*Stored entries*:

····················

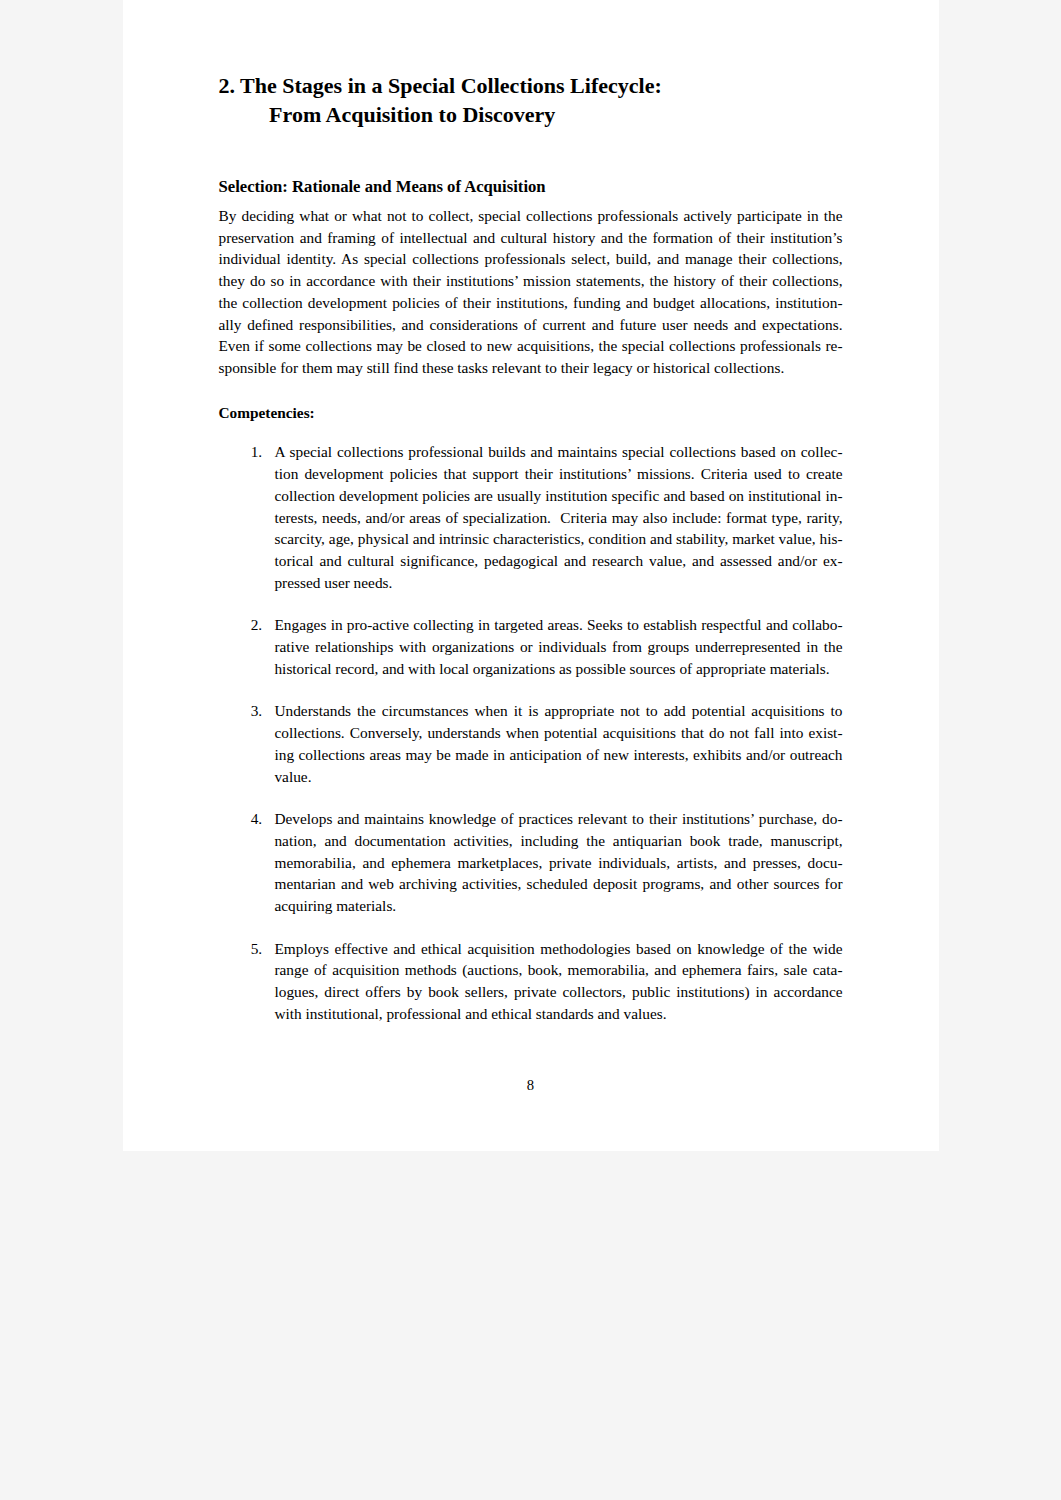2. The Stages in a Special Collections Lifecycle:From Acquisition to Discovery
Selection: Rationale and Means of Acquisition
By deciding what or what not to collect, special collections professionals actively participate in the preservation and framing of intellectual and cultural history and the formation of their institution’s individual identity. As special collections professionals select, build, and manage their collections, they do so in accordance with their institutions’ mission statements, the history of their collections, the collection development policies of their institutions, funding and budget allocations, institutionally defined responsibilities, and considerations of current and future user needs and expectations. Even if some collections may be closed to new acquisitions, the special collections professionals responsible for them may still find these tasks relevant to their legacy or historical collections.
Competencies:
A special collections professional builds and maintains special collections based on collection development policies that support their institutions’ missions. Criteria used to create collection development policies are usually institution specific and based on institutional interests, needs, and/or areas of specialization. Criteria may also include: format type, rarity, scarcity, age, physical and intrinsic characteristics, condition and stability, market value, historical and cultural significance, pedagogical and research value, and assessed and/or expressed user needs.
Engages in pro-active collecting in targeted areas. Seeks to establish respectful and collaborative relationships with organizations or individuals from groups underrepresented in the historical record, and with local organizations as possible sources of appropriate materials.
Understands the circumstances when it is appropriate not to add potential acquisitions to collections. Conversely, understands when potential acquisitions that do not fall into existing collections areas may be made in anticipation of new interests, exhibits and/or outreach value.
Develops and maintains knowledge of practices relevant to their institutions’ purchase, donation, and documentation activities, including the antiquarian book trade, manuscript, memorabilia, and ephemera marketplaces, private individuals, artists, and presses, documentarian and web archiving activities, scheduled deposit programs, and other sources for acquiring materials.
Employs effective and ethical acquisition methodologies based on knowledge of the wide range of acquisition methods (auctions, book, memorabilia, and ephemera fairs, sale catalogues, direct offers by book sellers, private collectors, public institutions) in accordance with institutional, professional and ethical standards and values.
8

····················

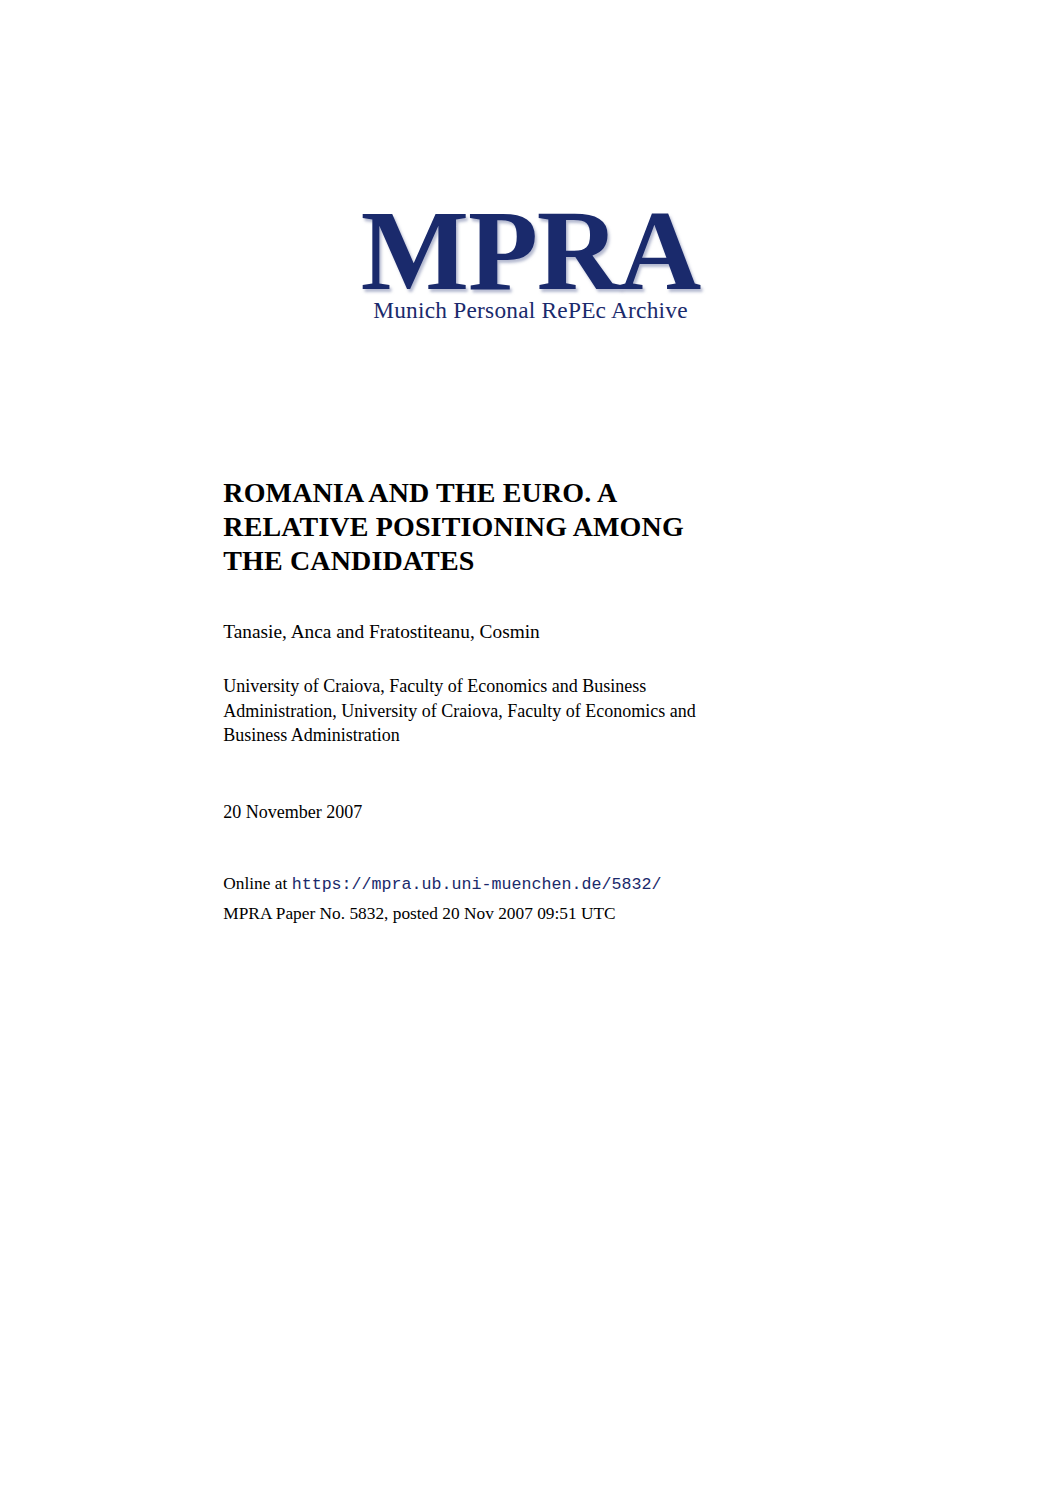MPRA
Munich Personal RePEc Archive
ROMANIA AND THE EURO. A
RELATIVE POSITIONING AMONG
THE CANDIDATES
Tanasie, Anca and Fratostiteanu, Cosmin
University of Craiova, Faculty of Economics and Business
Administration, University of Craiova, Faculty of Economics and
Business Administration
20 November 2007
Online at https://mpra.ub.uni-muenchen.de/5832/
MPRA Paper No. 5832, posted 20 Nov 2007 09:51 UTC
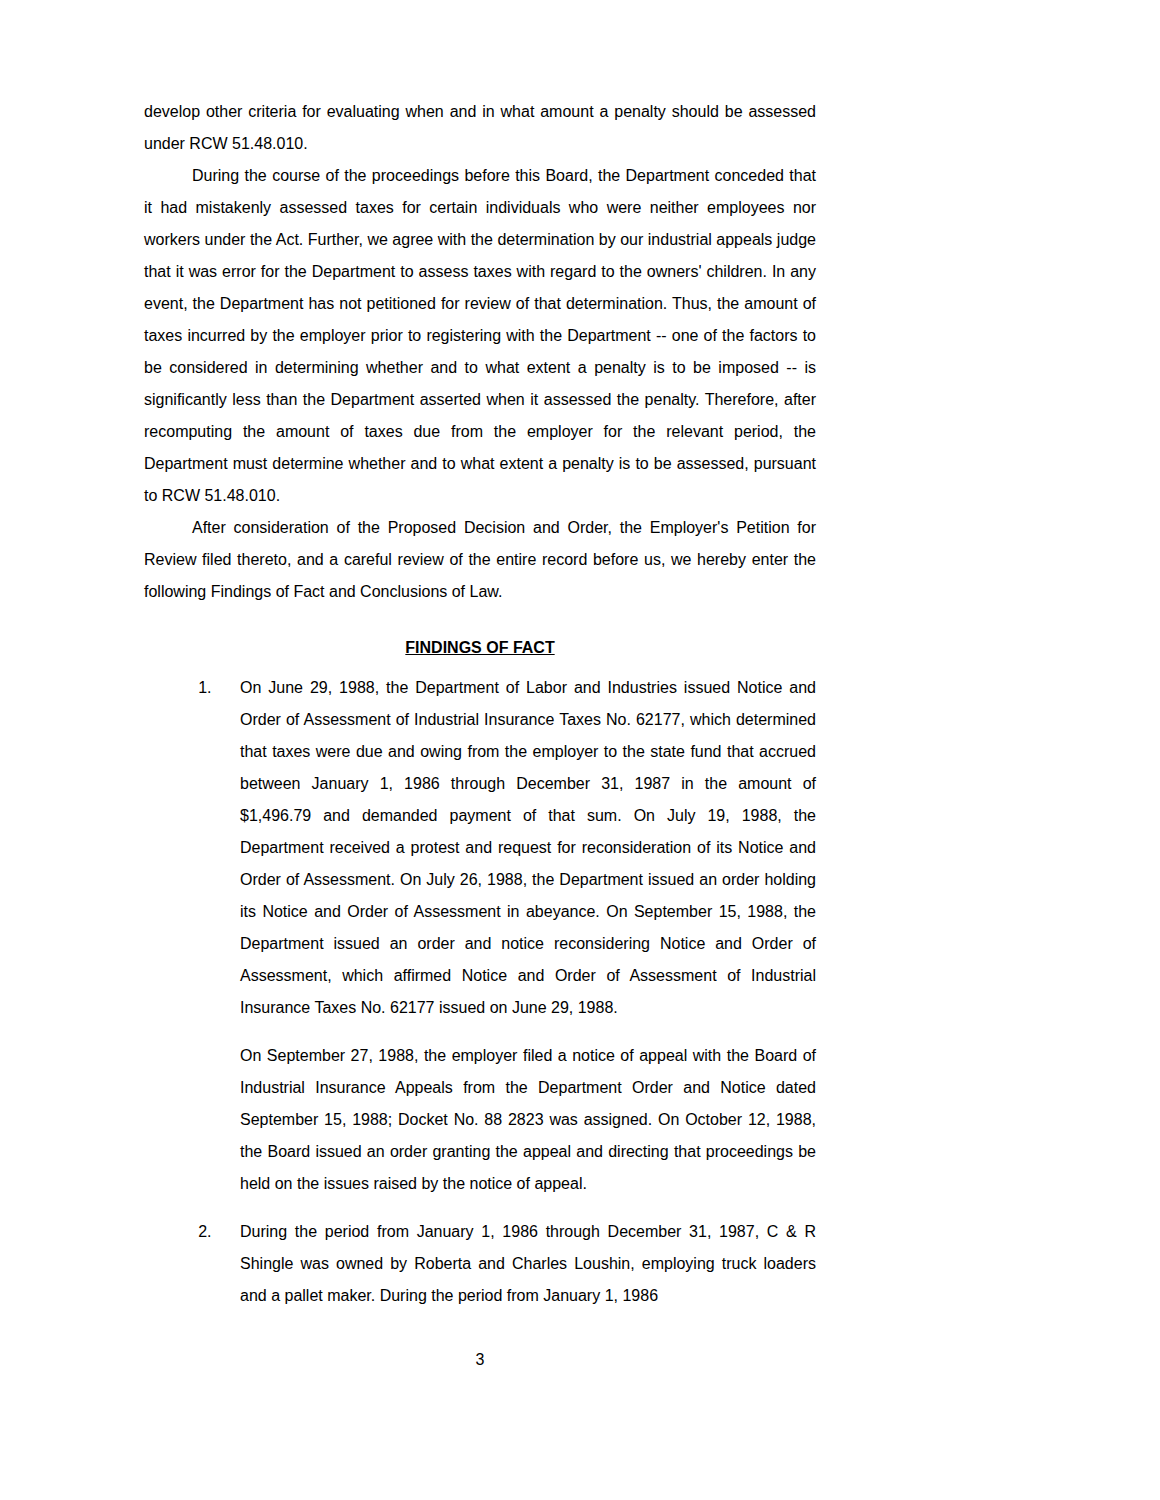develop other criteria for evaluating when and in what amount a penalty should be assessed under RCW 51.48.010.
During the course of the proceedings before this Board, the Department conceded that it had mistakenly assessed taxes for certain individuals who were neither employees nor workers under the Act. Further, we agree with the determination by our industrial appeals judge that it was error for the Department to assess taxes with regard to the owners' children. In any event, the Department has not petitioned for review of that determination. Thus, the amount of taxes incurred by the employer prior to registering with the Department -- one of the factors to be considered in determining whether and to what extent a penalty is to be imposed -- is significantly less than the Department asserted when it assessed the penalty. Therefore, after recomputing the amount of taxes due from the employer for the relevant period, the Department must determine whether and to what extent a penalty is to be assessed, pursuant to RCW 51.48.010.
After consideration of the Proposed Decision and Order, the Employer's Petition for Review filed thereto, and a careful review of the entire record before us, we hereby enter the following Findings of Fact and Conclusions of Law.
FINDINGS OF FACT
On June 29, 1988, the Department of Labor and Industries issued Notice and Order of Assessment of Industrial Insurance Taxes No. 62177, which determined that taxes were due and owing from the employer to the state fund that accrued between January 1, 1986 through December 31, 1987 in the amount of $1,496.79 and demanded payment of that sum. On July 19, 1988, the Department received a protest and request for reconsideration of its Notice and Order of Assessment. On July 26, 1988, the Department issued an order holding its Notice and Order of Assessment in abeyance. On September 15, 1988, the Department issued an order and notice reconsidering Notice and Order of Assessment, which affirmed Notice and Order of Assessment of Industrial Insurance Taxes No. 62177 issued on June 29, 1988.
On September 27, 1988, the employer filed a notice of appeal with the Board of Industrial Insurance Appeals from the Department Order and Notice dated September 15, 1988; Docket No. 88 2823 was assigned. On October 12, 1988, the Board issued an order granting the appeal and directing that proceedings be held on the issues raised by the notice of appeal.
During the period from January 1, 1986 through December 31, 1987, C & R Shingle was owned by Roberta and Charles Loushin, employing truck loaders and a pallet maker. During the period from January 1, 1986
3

····················

*What the task asks*: Pull every line containing "materials" out of the entries.

*Exercise response*:
Engages in pro-active collecting in targeted areas. Seeks to establish respectful and collaborative relationships with organizations or individuals from groups underrepresented in the historical record, and with local organizations as possible sources of appropriate materials.
Develops and maintains knowledge of practices relevant to their institutions’ purchase, donation, and documentation activities, including the antiquarian book trade, manuscript, memorabilia, and ephemera marketplaces, private individuals, artists, and presses, documentarian and web archiving activities, scheduled deposit programs, and other sources for acquiring materials.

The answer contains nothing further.